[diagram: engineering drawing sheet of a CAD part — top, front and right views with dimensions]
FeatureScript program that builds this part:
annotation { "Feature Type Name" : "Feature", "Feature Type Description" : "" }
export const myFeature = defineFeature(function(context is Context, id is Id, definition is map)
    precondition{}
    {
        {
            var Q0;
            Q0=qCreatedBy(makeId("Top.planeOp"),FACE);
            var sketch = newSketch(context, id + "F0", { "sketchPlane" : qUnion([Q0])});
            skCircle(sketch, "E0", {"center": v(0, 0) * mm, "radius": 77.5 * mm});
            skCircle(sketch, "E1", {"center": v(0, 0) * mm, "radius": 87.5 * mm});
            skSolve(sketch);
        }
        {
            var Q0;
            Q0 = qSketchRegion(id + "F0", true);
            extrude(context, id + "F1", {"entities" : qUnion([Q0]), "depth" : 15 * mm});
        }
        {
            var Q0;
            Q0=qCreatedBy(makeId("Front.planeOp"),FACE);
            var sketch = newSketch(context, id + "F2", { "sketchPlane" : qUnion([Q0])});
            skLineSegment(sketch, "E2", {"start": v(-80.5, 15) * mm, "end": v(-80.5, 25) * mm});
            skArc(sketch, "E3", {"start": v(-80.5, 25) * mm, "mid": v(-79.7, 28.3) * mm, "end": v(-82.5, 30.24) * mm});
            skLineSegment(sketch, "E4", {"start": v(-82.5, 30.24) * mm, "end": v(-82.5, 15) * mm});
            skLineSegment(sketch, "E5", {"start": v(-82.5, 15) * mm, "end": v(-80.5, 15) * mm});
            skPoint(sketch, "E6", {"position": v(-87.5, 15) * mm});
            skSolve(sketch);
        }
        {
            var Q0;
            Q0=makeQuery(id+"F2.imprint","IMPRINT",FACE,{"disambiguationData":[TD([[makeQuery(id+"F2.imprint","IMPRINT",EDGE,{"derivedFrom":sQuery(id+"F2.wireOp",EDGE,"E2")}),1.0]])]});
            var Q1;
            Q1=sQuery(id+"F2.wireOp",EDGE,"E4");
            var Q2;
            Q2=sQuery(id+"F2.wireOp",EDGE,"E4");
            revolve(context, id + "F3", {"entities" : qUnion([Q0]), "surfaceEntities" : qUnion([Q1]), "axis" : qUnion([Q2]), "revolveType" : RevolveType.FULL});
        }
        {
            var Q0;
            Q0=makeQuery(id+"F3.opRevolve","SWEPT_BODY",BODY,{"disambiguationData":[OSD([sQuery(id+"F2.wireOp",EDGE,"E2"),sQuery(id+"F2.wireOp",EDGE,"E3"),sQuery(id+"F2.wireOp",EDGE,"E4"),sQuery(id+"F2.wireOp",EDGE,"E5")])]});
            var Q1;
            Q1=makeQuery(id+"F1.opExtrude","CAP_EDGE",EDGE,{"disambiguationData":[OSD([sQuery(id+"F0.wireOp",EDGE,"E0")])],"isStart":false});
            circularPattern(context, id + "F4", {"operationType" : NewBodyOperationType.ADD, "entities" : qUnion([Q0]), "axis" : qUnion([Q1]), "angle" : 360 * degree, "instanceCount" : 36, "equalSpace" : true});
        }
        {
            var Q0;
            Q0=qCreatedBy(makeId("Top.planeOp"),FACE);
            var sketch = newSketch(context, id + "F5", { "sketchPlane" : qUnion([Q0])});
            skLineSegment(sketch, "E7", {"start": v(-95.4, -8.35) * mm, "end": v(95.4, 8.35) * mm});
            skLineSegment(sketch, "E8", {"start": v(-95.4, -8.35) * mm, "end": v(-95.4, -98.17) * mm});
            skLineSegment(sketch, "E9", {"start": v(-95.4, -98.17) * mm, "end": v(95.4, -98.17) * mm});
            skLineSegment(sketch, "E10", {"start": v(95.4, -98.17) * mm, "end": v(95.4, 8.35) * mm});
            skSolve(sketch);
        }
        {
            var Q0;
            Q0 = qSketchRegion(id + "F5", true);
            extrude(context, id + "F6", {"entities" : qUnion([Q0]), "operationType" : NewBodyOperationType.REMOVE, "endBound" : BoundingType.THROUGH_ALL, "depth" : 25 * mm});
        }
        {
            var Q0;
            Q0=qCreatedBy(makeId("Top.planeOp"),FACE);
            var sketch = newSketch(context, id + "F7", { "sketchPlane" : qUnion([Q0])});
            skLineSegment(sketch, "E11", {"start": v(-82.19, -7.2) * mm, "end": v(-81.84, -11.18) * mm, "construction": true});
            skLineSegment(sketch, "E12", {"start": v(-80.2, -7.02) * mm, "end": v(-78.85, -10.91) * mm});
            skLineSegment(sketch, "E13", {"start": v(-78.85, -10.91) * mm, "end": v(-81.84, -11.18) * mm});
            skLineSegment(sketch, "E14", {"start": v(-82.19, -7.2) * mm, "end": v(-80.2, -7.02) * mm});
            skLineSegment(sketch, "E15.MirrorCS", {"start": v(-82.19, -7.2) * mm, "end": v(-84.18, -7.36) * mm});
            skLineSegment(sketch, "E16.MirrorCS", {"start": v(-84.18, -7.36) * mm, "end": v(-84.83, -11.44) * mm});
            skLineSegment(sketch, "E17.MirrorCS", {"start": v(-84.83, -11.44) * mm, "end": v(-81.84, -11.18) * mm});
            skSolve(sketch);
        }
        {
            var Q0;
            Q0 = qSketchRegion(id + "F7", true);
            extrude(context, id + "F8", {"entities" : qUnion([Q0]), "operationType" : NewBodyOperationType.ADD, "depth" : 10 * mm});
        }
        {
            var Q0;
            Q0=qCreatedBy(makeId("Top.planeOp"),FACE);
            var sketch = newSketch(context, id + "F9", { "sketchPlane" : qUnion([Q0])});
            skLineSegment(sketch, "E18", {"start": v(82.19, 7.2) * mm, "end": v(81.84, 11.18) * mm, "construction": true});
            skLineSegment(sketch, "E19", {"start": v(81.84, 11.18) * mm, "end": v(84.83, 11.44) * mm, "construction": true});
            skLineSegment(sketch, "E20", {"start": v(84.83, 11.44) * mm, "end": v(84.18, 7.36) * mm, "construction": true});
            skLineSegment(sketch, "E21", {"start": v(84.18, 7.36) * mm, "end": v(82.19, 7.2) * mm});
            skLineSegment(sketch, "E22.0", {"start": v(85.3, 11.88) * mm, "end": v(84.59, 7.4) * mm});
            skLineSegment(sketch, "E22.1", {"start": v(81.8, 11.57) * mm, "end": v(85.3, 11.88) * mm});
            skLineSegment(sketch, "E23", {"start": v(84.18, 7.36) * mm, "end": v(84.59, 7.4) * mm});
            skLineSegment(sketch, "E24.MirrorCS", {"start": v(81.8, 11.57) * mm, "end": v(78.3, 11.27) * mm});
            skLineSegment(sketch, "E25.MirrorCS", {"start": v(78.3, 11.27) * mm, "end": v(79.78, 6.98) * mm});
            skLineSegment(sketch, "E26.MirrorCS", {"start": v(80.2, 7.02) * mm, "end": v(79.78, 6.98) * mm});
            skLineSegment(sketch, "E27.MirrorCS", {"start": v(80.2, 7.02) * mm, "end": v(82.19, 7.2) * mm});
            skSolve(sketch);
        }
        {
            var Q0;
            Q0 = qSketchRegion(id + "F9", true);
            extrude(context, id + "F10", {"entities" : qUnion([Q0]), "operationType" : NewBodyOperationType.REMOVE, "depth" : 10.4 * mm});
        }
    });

■ The exercise
Please reproduce the data above word for word, with nothing added or left out.

■ Output of the task
[diagram: engineering drawing sheet of a CAD part — top, front and right views with dimensions]
FeatureScript program that builds this part:
annotation { "Feature Type Name" : "Feature", "Feature Type Description" : "" }
export const myFeature = defineFeature(function(context is Context, id is Id, definition is map)
    precondition{}
    {
        {
            var Q0;
            Q0=qCreatedBy(makeId("Top.planeOp"),FACE);
            var sketch = newSketch(context, id + "F0", { "sketchPlane" : qUnion([Q0])});
            skCircle(sketch, "E0", {"center": v(0, 0) * mm, "radius": 77.5 * mm});
            skCircle(sketch, "E1", {"center": v(0, 0) * mm, "radius": 87.5 * mm});
            skSolve(sketch);
        }
        {
            var Q0;
            Q0 = qSketchRegion(id + "F0", true);
            extrude(context, id + "F1", {"entities" : qUnion([Q0]), "depth" : 15 * mm});
        }
        {
            var Q0;
            Q0=qCreatedBy(makeId("Front.planeOp"),FACE);
            var sketch = newSketch(context, id + "F2", { "sketchPlane" : qUnion([Q0])});
            skLineSegment(sketch, "E2", {"start": v(-80.5, 15) * mm, "end": v(-80.5, 25) * mm});
            skArc(sketch, "E3", {"start": v(-80.5, 25) * mm, "mid": v(-79.7, 28.3) * mm, "end": v(-82.5, 30.24) * mm});
            skLineSegment(sketch, "E4", {"start": v(-82.5, 30.24) * mm, "end": v(-82.5, 15) * mm});
            skLineSegment(sketch, "E5", {"start": v(-82.5, 15) * mm, "end": v(-80.5, 15) * mm});
            skPoint(sketch, "E6", {"position": v(-87.5, 15) * mm});
            skSolve(sketch);
        }
        {
            var Q0;
            Q0=makeQuery(id+"F2.imprint","IMPRINT",FACE,{"disambiguationData":[TD([[makeQuery(id+"F2.imprint","IMPRINT",EDGE,{"derivedFrom":sQuery(id+"F2.wireOp",EDGE,"E2")}),1.0]])]});
            var Q1;
            Q1=sQuery(id+"F2.wireOp",EDGE,"E4");
            var Q2;
            Q2=sQuery(id+"F2.wireOp",EDGE,"E4");
            revolve(context, id + "F3", {"entities" : qUnion([Q0]), "surfaceEntities" : qUnion([Q1]), "axis" : qUnion([Q2]), "revolveType" : RevolveType.FULL});
        }
        {
            var Q0;
            Q0=makeQuery(id+"F3.opRevolve","SWEPT_BODY",BODY,{"disambiguationData":[OSD([sQuery(id+"F2.wireOp",EDGE,"E2"),sQuery(id+"F2.wireOp",EDGE,"E3"),sQuery(id+"F2.wireOp",EDGE,"E4"),sQuery(id+"F2.wireOp",EDGE,"E5")])]});
            var Q1;
            Q1=makeQuery(id+"F1.opExtrude","CAP_EDGE",EDGE,{"disambiguationData":[OSD([sQuery(id+"F0.wireOp",EDGE,"E0")])],"isStart":false});
            circularPattern(context, id + "F4", {"operationType" : NewBodyOperationType.ADD, "entities" : qUnion([Q0]), "axis" : qUnion([Q1]), "angle" : 360 * degree, "instanceCount" : 36, "equalSpace" : true});
        }
        {
            var Q0;
            Q0=qCreatedBy(makeId("Top.planeOp"),FACE);
            var sketch = newSketch(context, id + "F5", { "sketchPlane" : qUnion([Q0])});
            skLineSegment(sketch, "E7", {"start": v(-95.4, -8.35) * mm, "end": v(95.4, 8.35) * mm});
            skLineSegment(sketch, "E8", {"start": v(-95.4, -8.35) * mm, "end": v(-95.4, -98.17) * mm});
            skLineSegment(sketch, "E9", {"start": v(-95.4, -98.17) * mm, "end": v(95.4, -98.17) * mm});
            skLineSegment(sketch, "E10", {"start": v(95.4, -98.17) * mm, "end": v(95.4, 8.35) * mm});
            skSolve(sketch);
        }
        {
            var Q0;
            Q0 = qSketchRegion(id + "F5", true);
            extrude(context, id + "F6", {"entities" : qUnion([Q0]), "operationType" : NewBodyOperationType.REMOVE, "endBound" : BoundingType.THROUGH_ALL, "depth" : 25 * mm});
        }
        {
            var Q0;
            Q0=qCreatedBy(makeId("Top.planeOp"),FACE);
            var sketch = newSketch(context, id + "F7", { "sketchPlane" : qUnion([Q0])});
            skLineSegment(sketch, "E11", {"start": v(-82.19, -7.2) * mm, "end": v(-81.84, -11.18) * mm, "construction": true});
            skLineSegment(sketch, "E12", {"start": v(-80.2, -7.02) * mm, "end": v(-78.85, -10.91) * mm});
            skLineSegment(sketch, "E13", {"start": v(-78.85, -10.91) * mm, "end": v(-81.84, -11.18) * mm});
            skLineSegment(sketch, "E14", {"start": v(-82.19, -7.2) * mm, "end": v(-80.2, -7.02) * mm});
            skLineSegment(sketch, "E15.MirrorCS", {"start": v(-82.19, -7.2) * mm, "end": v(-84.18, -7.36) * mm});
            skLineSegment(sketch, "E16.MirrorCS", {"start": v(-84.18, -7.36) * mm, "end": v(-84.83, -11.44) * mm});
            skLineSegment(sketch, "E17.MirrorCS", {"start": v(-84.83, -11.44) * mm, "end": v(-81.84, -11.18) * mm});
            skSolve(sketch);
        }
        {
            var Q0;
            Q0 = qSketchRegion(id + "F7", true);
            extrude(context, id + "F8", {"entities" : qUnion([Q0]), "operationType" : NewBodyOperationType.ADD, "depth" : 10 * mm});
        }
        {
            var Q0;
            Q0=qCreatedBy(makeId("Top.planeOp"),FACE);
            var sketch = newSketch(context, id + "F9", { "sketchPlane" : qUnion([Q0])});
            skLineSegment(sketch, "E18", {"start": v(82.19, 7.2) * mm, "end": v(81.84, 11.18) * mm, "construction": true});
            skLineSegment(sketch, "E19", {"start": v(81.84, 11.18) * mm, "end": v(84.83, 11.44) * mm, "construction": true});
            skLineSegment(sketch, "E20", {"start": v(84.83, 11.44) * mm, "end": v(84.18, 7.36) * mm, "construction": true});
            skLineSegment(sketch, "E21", {"start": v(84.18, 7.36) * mm, "end": v(82.19, 7.2) * mm});
            skLineSegment(sketch, "E22.0", {"start": v(85.3, 11.88) * mm, "end": v(84.59, 7.4) * mm});
            skLineSegment(sketch, "E22.1", {"start": v(81.8, 11.57) * mm, "end": v(85.3, 11.88) * mm});
            skLineSegment(sketch, "E23", {"start": v(84.18, 7.36) * mm, "end": v(84.59, 7.4) * mm});
            skLineSegment(sketch, "E24.MirrorCS", {"start": v(81.8, 11.57) * mm, "end": v(78.3, 11.27) * mm});
            skLineSegment(sketch, "E25.MirrorCS", {"start": v(78.3, 11.27) * mm, "end": v(79.78, 6.98) * mm});
            skLineSegment(sketch, "E26.MirrorCS", {"start": v(80.2, 7.02) * mm, "end": v(79.78, 6.98) * mm});
            skLineSegment(sketch, "E27.MirrorCS", {"start": v(80.2, 7.02) * mm, "end": v(82.19, 7.2) * mm});
            skSolve(sketch);
        }
        {
            var Q0;
            Q0 = qSketchRegion(id + "F9", true);
            extrude(context, id + "F10", {"entities" : qUnion([Q0]), "operationType" : NewBodyOperationType.REMOVE, "depth" : 10.4 * mm});
        }
    });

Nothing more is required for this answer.